◆ **EXTRACT PROVIDED**
As layoffs rise and hit Black women hardest, “fail forward” coach Kamika Dillard shares how to rebuild your confidence, career, and sense of self.

By Andrea Bossi
Essence
https://www.essence.com/

Young Depressed African American Businesswoman Sitting by the Desk After Losing Her Job at the Company – Female Adult by the Box With Her Stuff Fired From the Job at the Office – Recession Economic and Financial Crisis and Layoff Concept

It seems like Black women in the workforce are under siege right now. Not only was there a forced exodus of hundreds of thousands of Black women in 2025 thanks to federal job cuts, but as Black unemployment rises in the face of a cooling labor market, systemic challenges, and the aftermath of axed DEI initiatives, Black women are losing their jobs at three quicker than other women. We, the economy’s proverbial “canary in a coal mine,” are in undeniable distress. This is part of what inspired Kamika Dillard to transform her experience being laid off from Microsoft last summer after six-and-a-half years into a movement.

The morning she was laid off last summer, Dillard remembers doing her New York Times Strands puzzle, themed “keep on keeping on,” and taking a screenshot of it for how it spoke to her. ”I didn’t think much of it at the time. It was just the puzzle in front of me but looking back, it [felt] kismet. A quiet message I didn’t yet know I needed,” she wrote in a reflective essay after the layoff, which wasn’t the first one she experienced. When she was let go, “that old feeling showed up. The one that says maybe I’m not good enough to be here. The one that so many of us carry quietly, even when our resumes say otherwise.”

◆ **WHAT IS NEEDED**
Name each factor that the article on layoffs among Black women says Black unemployment is rising in the face of.

◆ **COLLECTED MATERIAL**
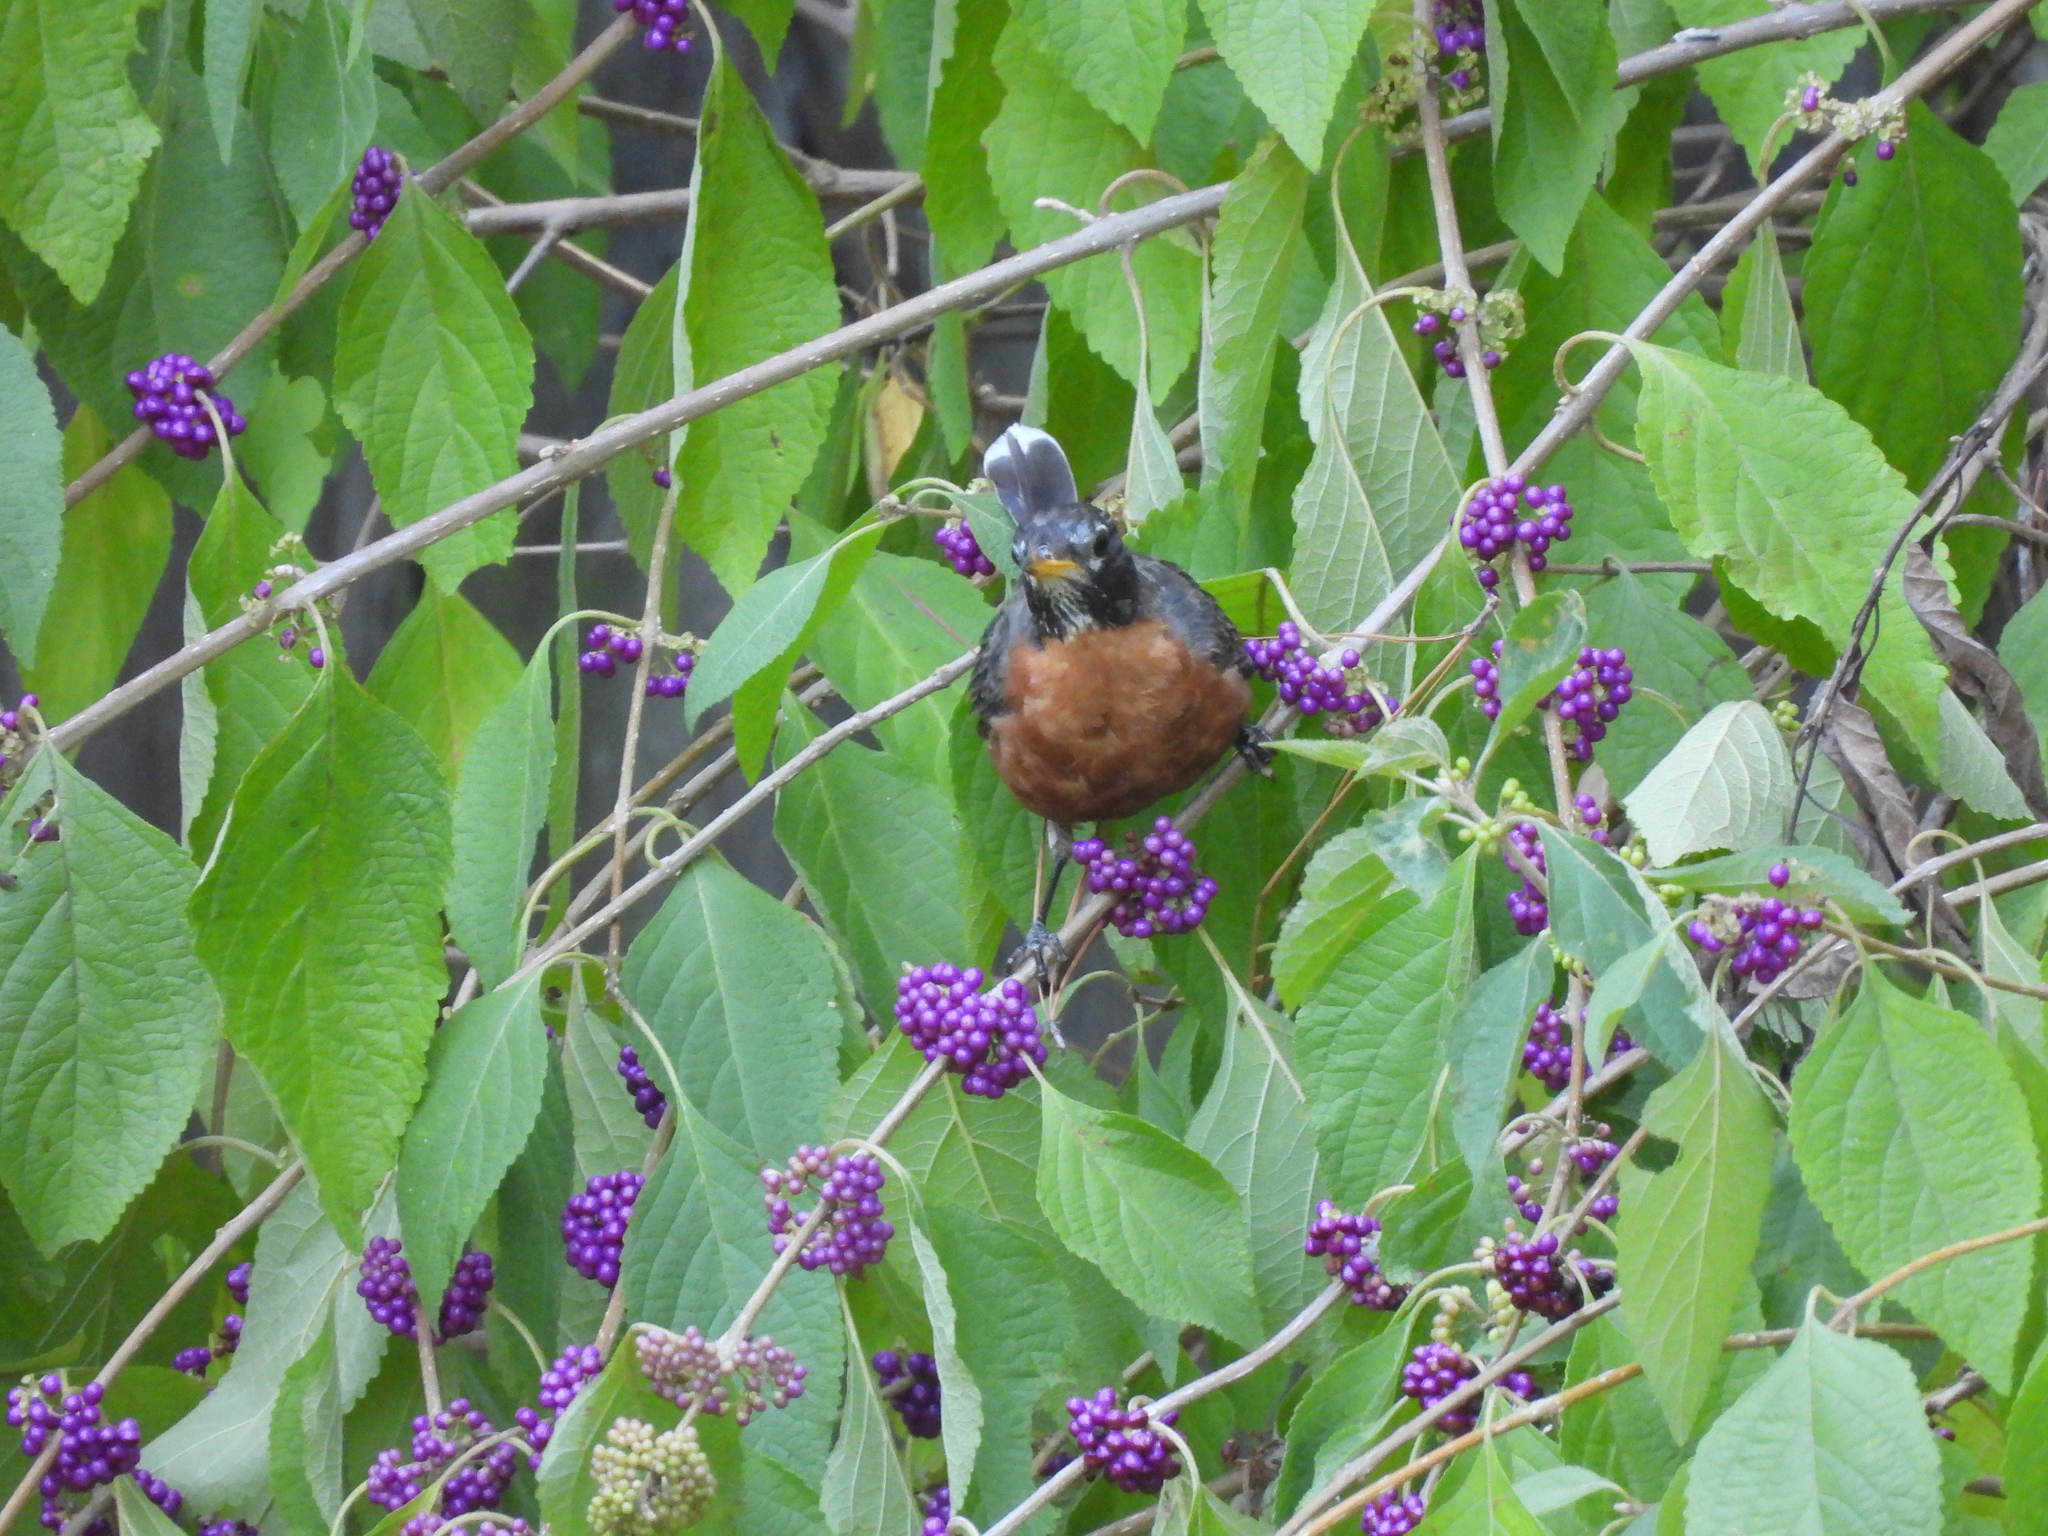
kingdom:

◆ **OUTPUT**
- a cooling labor market
- systemic challenges
- the aftermath of axed DEI initiatives